After Democrats held the edge on the fiscal cliff deal back in January, many on Capitol Hill seemed to expect that Republicans would quickly fold when budget cuts from the sequester started hitting home and hitting the headlines. But that certainly didn't happen in the recent battle over furloughs of air traffic controllers.
Instead of the GOP retreating, Republicans have held their ground on the sequester, making it seem like those automatic budget cuts won't just be wiped away by the Congress in coming months.
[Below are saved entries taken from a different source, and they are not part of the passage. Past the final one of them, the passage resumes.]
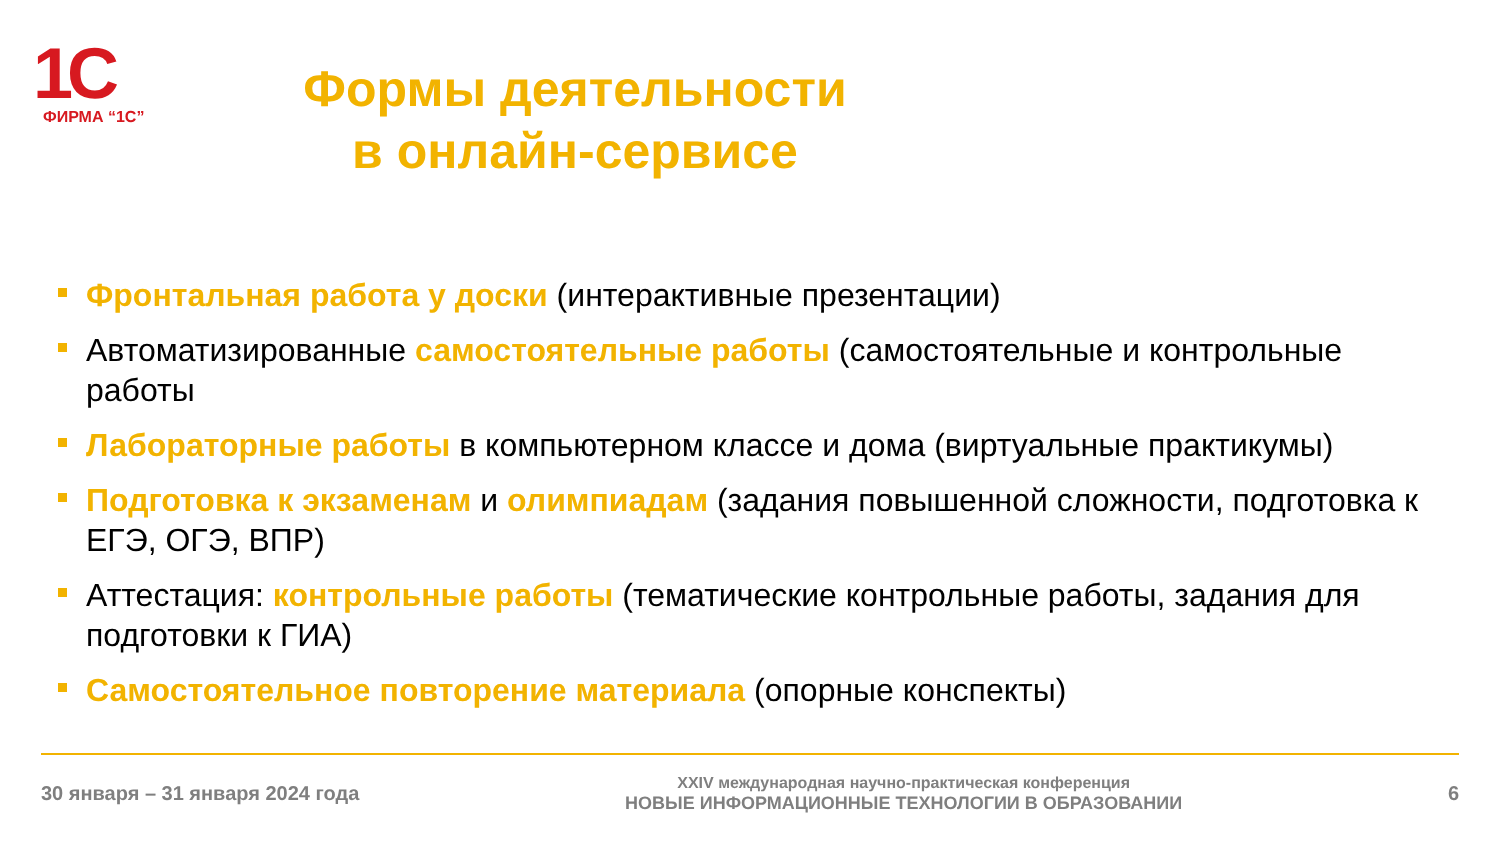1C
ФИРМА “1С”
Формы деятельности
в онлайн-сервисе
Фронтальная работа у доски (интерактивные презентации)
Автоматизированные самостоятельные работы (самостоятельные и контрольные работы
Лабораторные работы в компьютерном классе и дома (виртуальные практикумы)
Подготовка к экзаменам и олимпиадам (задания повышенной сложности, подготовка к ЕГЭ, ОГЭ, ВПР)
Аттестация: контрольные работы (тематические контрольные работы, задания для подготовки к ГИА)
Самостоятельное повторение материала (опорные конспекты)
30 января – 31 января 2024 года
XXIV международная научно-практическая конференция
НОВЫЕ ИНФОРМАЦИОННЫЕ ТЕХНОЛОГИИ В ОБРАЗОВАНИИ
6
Instead of adding in extra money, Congress has given a number of agencies budget flexibility to deal with the automatic cuts, basically making that agency or department set their own priorities for what gets funded and what does not post-sequester.
The FAA situation is a perfect example. Republicans repeatedly charged that the FAA was sitting on all kinds of unused money which could easily be shifted into FAA accounts to avoid furloughs of air traffic controllers.
And the final legislation approved by Congress does exactly that, taking unspent money from "Grants-in-aid for airports" - basically an airport improvement fund, and shifting that to pay the air traffic controllers.
But the FAA fix got a big thumbs down from the President over the weekend, who labeled it a Band-Aid approach.
"It’s not a responsible way to govern," the President said in his Saturday address.
"There is only one way to truly fix the sequester: by replacing it before it causes further damage," Mr. Obama added.
But Republicans aren't in any hurry to replace the sequester with a combination of new tax increases and different budget cuts, the so-called "balanced" approach advocated by Democrats and the White House.
And that may mean a broader drive to give individual agencies budget flexibility to deal with the sequester, since GOP lawmakers aren't exactly ready to increase spending either.
Budget flexibility was already done at the TSA, the Justice Department, the FBI, the Border Patrol and more - as they moved money around to avoid furloughs.
Could that be the formula for the rest of the government?
One reminder about the President's call to do away with the $85 billion in sequester cuts - that plan is built into his budget.
And so, every federal agency has been on Capitol Hill in recent weeks for budget hearings, asking for a 2014 budget that assumes the automatic budget cuts go away.
"The entire President's budget is based on a premise that the sequester is resolved," said the FAA Administrator last week at a House hearing, "and we simply conform to that."
But many Republicans don't see that happening.
"It seems to me a pretty dangerous assumption to assume it's all going to go away," said Rep. Tom Cole (R-OK), at the same FAA hearing.
In other words, Republicans are sending the message that if you are planning on reverting back to pre-sequester funding levels for your agency, you probably should not.
So, what's next?
Maybe other bills to give budget flexibility to different departments and agencies?
Or maybe the Congress might actually get down in the weeds of the budget and start picking and choosing winners on their own.
But that would be a lot of work.
For now, the sequester is staying. How the Congress deals with it - and maybe more importantly - how the individual federal agencies and departments deal with it (across the board flexibility?), we'll see what happens in the weeks and months ahead.